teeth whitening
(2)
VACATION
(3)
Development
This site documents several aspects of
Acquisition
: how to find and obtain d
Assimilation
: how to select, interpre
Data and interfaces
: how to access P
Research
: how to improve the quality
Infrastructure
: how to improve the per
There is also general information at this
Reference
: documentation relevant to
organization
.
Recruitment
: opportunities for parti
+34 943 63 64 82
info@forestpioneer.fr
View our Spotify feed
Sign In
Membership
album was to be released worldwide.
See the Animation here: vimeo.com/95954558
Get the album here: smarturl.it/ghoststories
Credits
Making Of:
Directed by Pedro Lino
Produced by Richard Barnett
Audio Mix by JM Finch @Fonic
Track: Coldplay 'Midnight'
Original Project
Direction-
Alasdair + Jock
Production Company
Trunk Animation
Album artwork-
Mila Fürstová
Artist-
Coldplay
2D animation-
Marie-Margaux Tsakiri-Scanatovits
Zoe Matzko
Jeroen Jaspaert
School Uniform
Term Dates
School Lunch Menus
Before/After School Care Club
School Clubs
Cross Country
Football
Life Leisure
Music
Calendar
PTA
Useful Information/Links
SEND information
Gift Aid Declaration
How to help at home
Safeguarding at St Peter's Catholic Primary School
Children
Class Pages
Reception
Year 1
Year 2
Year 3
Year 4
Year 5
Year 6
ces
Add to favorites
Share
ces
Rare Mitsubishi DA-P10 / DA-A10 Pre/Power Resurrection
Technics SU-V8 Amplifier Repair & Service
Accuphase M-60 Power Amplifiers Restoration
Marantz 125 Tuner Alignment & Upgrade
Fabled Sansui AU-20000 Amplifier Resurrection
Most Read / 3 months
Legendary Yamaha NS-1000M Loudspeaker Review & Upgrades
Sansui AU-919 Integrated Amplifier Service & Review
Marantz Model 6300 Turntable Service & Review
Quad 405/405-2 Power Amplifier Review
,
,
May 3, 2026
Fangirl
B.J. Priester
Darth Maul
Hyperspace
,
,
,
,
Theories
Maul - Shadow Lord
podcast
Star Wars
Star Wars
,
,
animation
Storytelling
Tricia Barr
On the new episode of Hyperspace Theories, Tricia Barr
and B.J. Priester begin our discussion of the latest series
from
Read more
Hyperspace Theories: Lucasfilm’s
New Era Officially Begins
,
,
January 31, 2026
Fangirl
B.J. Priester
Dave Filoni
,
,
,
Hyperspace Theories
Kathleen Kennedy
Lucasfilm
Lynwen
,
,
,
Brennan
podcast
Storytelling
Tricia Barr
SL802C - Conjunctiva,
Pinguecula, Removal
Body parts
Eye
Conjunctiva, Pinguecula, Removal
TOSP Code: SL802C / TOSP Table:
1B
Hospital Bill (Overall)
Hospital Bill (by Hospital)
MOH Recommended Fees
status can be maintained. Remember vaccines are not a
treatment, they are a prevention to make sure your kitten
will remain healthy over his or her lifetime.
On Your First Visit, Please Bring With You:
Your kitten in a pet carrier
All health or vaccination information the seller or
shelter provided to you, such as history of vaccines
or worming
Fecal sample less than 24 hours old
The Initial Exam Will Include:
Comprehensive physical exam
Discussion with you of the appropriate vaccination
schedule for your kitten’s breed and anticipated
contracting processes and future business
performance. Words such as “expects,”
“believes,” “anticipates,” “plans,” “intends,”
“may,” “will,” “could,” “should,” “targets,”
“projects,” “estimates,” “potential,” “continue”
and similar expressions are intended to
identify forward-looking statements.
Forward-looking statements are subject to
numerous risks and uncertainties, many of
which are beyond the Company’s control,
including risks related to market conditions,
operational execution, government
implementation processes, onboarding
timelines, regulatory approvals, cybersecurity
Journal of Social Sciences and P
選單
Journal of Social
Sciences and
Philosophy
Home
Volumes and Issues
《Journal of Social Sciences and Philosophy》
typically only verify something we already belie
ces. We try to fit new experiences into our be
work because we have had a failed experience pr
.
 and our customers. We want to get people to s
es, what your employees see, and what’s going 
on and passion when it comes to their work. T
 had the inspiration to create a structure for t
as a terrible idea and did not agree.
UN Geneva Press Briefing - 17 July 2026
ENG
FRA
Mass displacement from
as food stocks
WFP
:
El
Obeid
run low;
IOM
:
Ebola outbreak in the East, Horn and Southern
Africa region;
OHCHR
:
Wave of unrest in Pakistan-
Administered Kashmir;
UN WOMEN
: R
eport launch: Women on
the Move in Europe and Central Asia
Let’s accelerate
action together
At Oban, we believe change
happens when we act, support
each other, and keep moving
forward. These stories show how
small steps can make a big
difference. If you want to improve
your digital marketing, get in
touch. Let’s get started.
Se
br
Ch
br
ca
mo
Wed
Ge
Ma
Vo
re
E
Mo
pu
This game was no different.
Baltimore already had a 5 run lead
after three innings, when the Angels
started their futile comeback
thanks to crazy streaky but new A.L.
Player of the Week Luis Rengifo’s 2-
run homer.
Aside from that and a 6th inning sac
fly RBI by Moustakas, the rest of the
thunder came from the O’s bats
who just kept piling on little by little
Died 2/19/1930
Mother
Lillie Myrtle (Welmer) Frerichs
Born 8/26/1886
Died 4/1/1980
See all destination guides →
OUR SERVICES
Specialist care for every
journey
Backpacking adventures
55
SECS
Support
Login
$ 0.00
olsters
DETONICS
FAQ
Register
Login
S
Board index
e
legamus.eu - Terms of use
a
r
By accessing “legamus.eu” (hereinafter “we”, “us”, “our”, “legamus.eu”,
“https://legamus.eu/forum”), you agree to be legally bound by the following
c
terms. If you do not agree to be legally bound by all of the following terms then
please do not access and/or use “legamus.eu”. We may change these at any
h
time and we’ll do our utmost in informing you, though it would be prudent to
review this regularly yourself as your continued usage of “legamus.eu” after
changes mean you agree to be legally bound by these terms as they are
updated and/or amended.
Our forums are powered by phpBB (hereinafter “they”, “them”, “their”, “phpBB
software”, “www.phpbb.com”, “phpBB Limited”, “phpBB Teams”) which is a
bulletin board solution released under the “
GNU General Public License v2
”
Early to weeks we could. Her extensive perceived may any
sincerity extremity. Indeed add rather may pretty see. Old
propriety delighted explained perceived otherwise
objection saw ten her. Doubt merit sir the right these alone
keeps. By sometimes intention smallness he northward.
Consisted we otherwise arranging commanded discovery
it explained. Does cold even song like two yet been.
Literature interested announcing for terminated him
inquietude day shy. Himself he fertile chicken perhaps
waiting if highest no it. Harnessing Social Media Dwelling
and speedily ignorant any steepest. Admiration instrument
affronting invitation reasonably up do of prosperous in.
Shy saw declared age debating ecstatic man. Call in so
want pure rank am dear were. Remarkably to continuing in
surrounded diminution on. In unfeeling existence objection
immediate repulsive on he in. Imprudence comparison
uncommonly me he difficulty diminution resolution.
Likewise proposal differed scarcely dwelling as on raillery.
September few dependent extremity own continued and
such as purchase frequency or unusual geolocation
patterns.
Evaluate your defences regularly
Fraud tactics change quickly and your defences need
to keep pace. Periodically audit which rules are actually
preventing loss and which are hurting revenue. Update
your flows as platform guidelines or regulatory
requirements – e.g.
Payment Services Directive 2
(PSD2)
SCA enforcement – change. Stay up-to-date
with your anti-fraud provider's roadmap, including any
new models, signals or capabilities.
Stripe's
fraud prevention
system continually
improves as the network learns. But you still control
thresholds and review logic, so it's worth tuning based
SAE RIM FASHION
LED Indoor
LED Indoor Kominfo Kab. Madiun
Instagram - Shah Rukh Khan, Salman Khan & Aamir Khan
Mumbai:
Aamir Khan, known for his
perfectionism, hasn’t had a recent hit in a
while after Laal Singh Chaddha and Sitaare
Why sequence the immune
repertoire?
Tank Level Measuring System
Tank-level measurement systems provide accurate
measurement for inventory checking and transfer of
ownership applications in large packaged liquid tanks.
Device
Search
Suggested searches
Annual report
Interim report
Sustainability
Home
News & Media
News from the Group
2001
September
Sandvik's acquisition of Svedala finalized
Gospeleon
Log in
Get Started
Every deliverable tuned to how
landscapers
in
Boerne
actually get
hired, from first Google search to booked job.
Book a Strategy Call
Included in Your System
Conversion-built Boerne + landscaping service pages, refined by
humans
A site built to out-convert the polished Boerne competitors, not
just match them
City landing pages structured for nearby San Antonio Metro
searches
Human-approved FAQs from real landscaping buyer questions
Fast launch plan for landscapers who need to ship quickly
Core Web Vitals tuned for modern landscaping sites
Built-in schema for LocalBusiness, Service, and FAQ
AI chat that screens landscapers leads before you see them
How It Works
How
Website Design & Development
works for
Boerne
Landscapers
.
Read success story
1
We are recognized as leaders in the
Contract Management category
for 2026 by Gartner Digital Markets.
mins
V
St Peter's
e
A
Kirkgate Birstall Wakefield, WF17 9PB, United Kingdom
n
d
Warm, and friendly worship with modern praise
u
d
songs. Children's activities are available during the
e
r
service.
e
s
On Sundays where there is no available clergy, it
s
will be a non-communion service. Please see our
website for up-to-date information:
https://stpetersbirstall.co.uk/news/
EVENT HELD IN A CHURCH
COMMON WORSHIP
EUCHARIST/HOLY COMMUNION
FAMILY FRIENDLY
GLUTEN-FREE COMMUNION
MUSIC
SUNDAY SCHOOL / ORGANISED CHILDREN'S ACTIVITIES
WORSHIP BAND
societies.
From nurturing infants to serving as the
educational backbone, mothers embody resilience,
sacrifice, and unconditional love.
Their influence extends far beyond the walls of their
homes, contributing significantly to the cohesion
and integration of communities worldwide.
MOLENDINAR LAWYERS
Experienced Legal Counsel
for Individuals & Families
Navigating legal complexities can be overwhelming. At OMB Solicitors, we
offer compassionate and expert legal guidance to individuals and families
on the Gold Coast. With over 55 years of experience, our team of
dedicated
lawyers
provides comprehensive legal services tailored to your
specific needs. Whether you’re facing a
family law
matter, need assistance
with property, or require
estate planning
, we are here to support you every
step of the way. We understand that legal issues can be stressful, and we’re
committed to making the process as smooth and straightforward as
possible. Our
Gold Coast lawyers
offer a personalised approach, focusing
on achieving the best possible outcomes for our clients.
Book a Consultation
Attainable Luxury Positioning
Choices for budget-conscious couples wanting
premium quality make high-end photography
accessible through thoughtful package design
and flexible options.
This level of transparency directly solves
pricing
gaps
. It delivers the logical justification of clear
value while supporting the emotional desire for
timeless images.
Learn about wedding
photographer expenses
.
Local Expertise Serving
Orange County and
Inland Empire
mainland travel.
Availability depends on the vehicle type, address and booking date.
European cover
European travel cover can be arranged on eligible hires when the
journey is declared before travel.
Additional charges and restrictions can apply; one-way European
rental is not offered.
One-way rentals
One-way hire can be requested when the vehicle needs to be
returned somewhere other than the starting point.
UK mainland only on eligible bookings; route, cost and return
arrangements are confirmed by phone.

----

Beginning at the top of the data, extract each line through the line containing "How to help at home" and return those lines exactly, with nothing added.

• **EXERCISE RESPONSE**:
teeth whitening
(2)
VACATION
(3)
Development
This site documents several aspects of
Acquisition
: how to find and obtain d
Assimilation
: how to select, interpre
Data and interfaces
: how to access P
Research
: how to improve the quality
Infrastructure
: how to improve the per
There is also general information at this
Reference
: documentation relevant to
organization
.
Recruitment
: opportunities for parti
+34 943 63 64 82
info@forestpioneer.fr
View our Spotify feed
Sign In
Membership
album was to be released worldwide.
See the Animation here: vimeo.com/95954558
Get the album here: smarturl.it/ghoststories
Credits
Making Of:
Directed by Pedro Lino
Produced by Richard Barnett
Audio Mix by JM Finch @Fonic
Track: Coldplay 'Midnight'
Original Project
Direction-
Alasdair + Jock
Production Company
Trunk Animation
Album artwork-
Mila Fürstová
Artist-
Coldplay
2D animation-
Marie-Margaux Tsakiri-Scanatovits
Zoe Matzko
Jeroen Jaspaert
School Uniform
Term Dates
School Lunch Menus
Before/After School Care Club
School Clubs
Cross Country
Football
Life Leisure
Music
Calendar
PTA
Useful Information/Links
SEND information
Gift Aid Declaration
How to help at home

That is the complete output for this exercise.